#### [WHAT YOU WILL DO]
Find "Czerwinski: 6 -> 3" in the data, then restate the line it sits in and every later line word for word, ending with the last line.
_ _ _ _ _
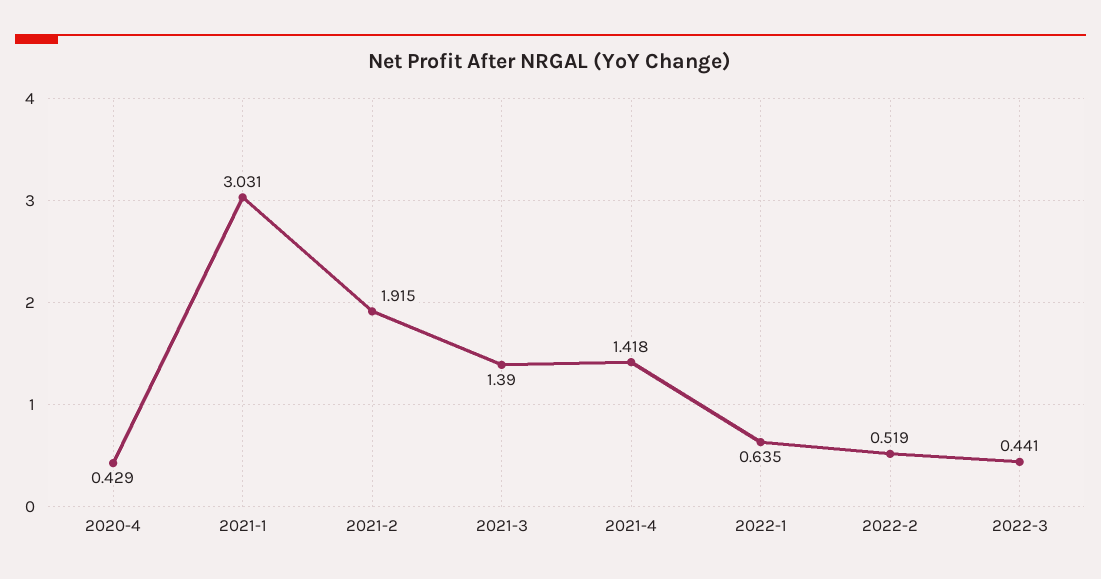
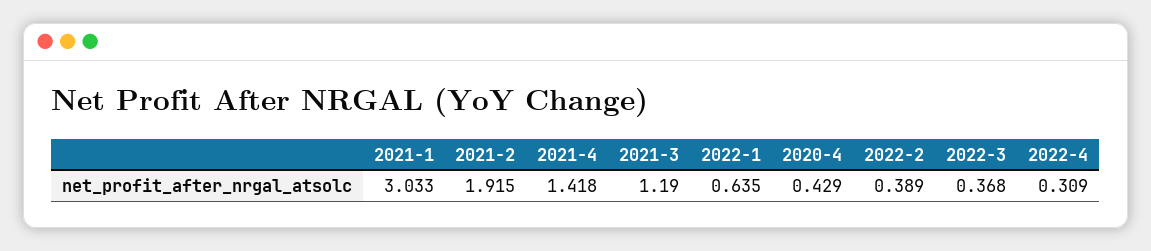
2021-1: 3.031 -> 3.033
2021-3: 1.39 -> 1.19
2022-2: 0.519 -> 0.389
2022-3: 0.441 -> 0.368
2022-4: none -> 0.309

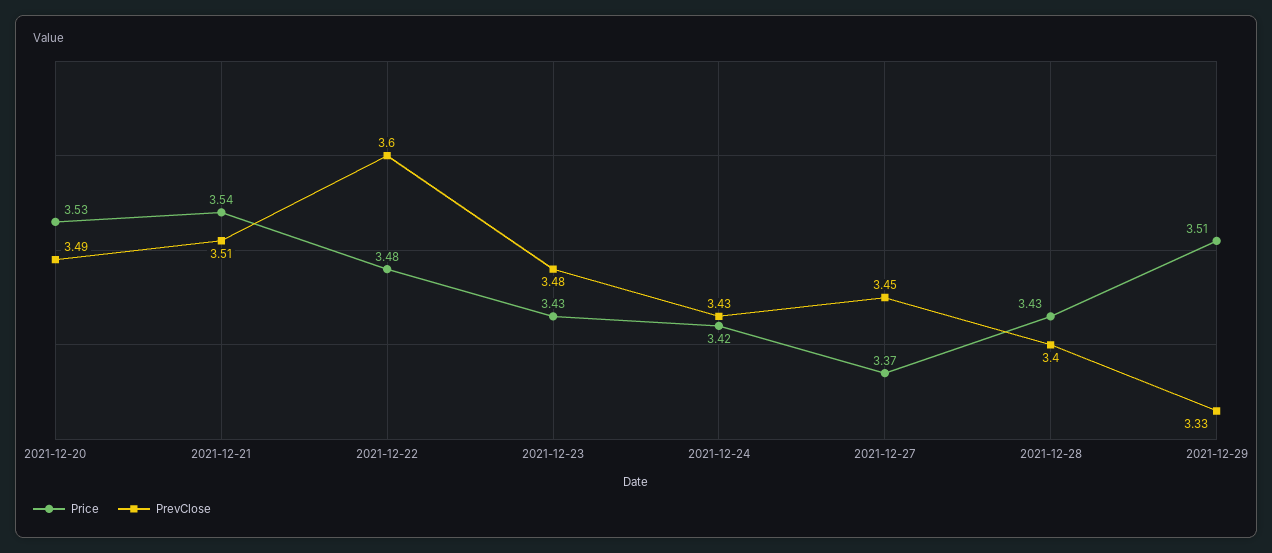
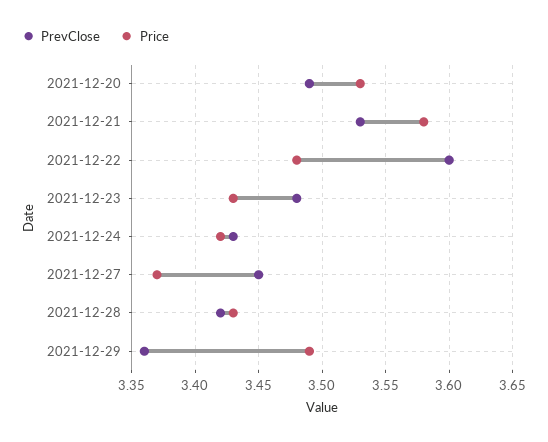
Price, 2021-12-21: 3.54 -> 3.58
PrevClose, 2021-12-21: 3.51 -> 3.53
PrevClose, 2021-12-28: 3.4 -> 3.42
Price, 2021-12-29: 3.51 -> 3.49
PrevClose, 2021-12-29: 3.33 -> 3.36

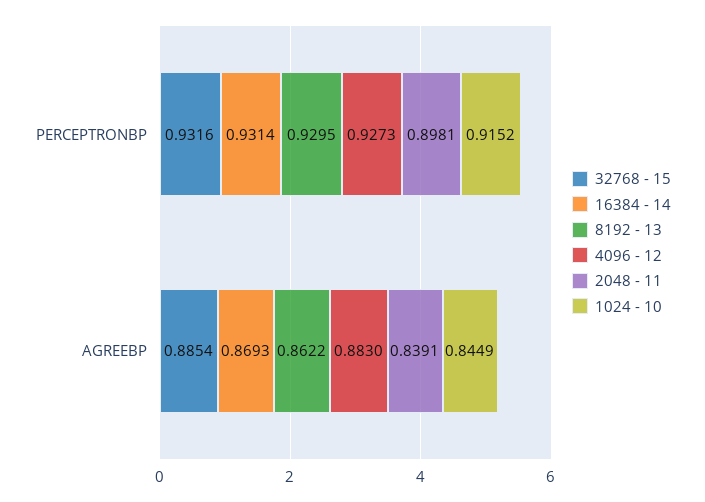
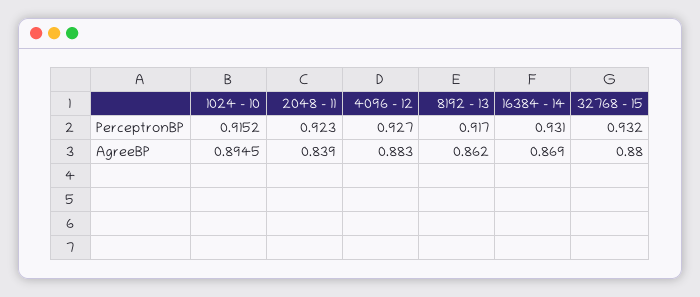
8192 - 13, PERCEPTRONBP: 0.9295 -> 0.917
2048 - 11, PERCEPTRONBP: 0.8981 -> 0.923
32768 - 15, AGREEBP: 0.8854 -> 0.88
1024 - 10, AGREEBP: 0.8449 -> 0.8945

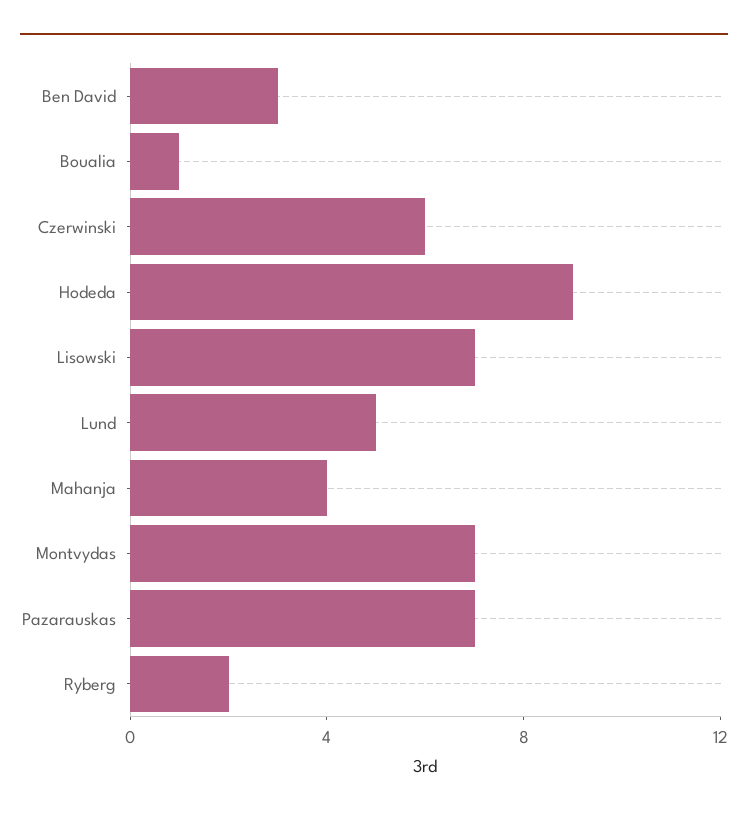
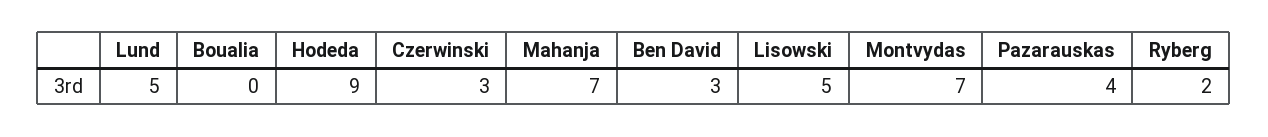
Boualia: 1 -> 0
Czerwinski: 6 -> 3
Lisowski: 7 -> 5
Mahanja: 4 -> 7
Pazarauskas: 7 -> 4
_ _ _ _ _
#### [EXERCISE RESPONSE]
Czerwinski: 6 -> 3
Lisowski: 7 -> 5
Mahanja: 4 -> 7
Pazarauskas: 7 -> 4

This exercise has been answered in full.